Rude awakening – you need to have chemotherapy

Romy Toussaint (42) gives a moving account of the anger she felt towards her oncologist when she heard she had to start chemotherapy.

On a very normal day in December 2015, my whole world was shaken up; after a routine mammogram and ultrasound – my first one I must add – the radiologist requested a biopsy…a what? No – not me! This was just a routine check-up – I’m sure they’re just being extra cautious. After all, I’m only 41. I’m healthy. It will be fine.

After a few agonising days of positive thinking and patiently waiting for ‘that’ phone call, my phone rang and the dreaded words “you have early stage right breast cancer” were voiced. My world stopped. I took a deep breath, thanked the doctor for the call, put the phone down and burst into tears. My worst fear had been realised.

I was advised to go to Prof Benn at Netcare Milpark Hospital. I phoned her rooms and a very friendly navigator answered and suggested I meet with her, which I did. She gently explained how and what the next steps were, and made me feel so at ease. An appointment to see Prof Benn was scheduled.

The day finally arrived. I heard so much about this woman; she was the one holding all the answers to the rest  of my life. She came into the room, with my file in hand, sat opposite me with her knees up and casually started chatting. Wow, she’s human – one of us, just a crazy busy woman doing the best she can. I felt confident to be under her care.

After numerous examinations and tests, my results, so far, were good. The breast cancer was caught early, my lymph nodes were clear and it hadn’t spread. I opted for ‘Barbie boobs’ which is a double mastectomy replaced with silicone implants.

Dr Serrurier, my breast reconstructive surgeon, carefully explained the procedure – a skin-sparing mastectomy, whereby all my skin would be preserved, and, hopefully, my nipples as well. He answered all my questions which made me feel that I was in good hands.

After a very successful surgery, my nipples were also preserved, I went for my check-up. Prof Benn was really happy with the pathology results – we got all the cancer out, no radiation would be needed, but because my results came back as HER2+, I would probably have to go on Herceptin. For me, this was okay and manageable. She then referred me to Dr van Eeden at The Medical Oncology Centre of Rosebank.

I was feeling positive that my treatment wasn’t a big deal and that I just needed some injections for a few months, but then Dr V (as I like to call her) started talking about when I start chemotherapy. I corrected her and said “You mean when I start injections”…no, I heard correctly…yes chemotherapy. In my mind, this translated to full-on-hardcore-red-devil-radical-lose-my-hair-feel-sick-chemotherapy. I burst into tears, and through my waterfall of tears, I gave Dr V the deadliest of looks. How could she tell me this? How could she be so mean and want me to have chemotherapy like a cancer patient? I don’t have cancer, we got it out remember? There’s only plastic in there now!

How could she be  so mean and want me to have chemotherapy like a cancer patient? I don’t have cancer, we got it out remember? There’s only plastic in there now!

She went on to explain that my cancer was triple-positive, and the size of my tumour was 2,8cm, so in case of spread during surgery, she wanted me to have eight sessions of ‘preventative’ chemotherapy. I don’t think I’ve ever cried so much and glared at someone, with so much intent, in such a short space of time in my life. Dr V was adamant in her decision and assured me that it was the best decision, but made it clear that, ultimately, it was my choice. What a rude awakening. Dr V had changed the course of my life forever!

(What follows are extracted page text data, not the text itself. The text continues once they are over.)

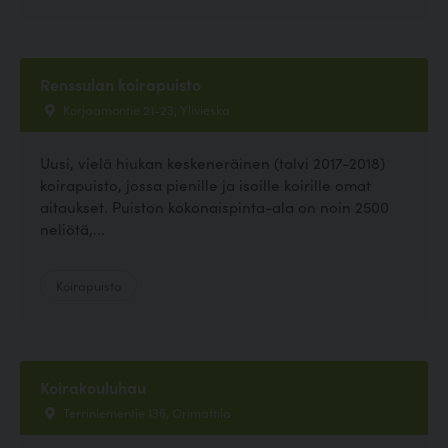
Renssulan koirapuisto
Korjaamontie 21-23, Ylivieska
Uusi, vielä hiukan keskeneräinen (talvi 2017-2018)
koirapuisto, jossa pienille ja isoille koirille omat
aitaukset. Puiston kokonaispinta-ala on noin 2500
neliötä,...
Koirapuisto
Koirakouluhau
Terriniementie 136, Orimattila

A few weeks later, I started my treatment which consisted of five months of chemotherapy, every third week, and recently I began my year-long prescription of Herceptin. All I can say now, is that I am so proud to have pushed through it, and am extremely happy that Dr V wanted to save my life, and she did. We have come so far – from the dirty looks to the high fives we share today. I am very grateful to her and Sister Andrea for their expertise, gentle approach and human touch to getting me to this day.

I feel huge gratitude and pride. I found strength that I never knew I had, and my friends and family have amazed me which has been a great reminder to celebrate life and each other. Thank you to everyone who has been a part of my journey.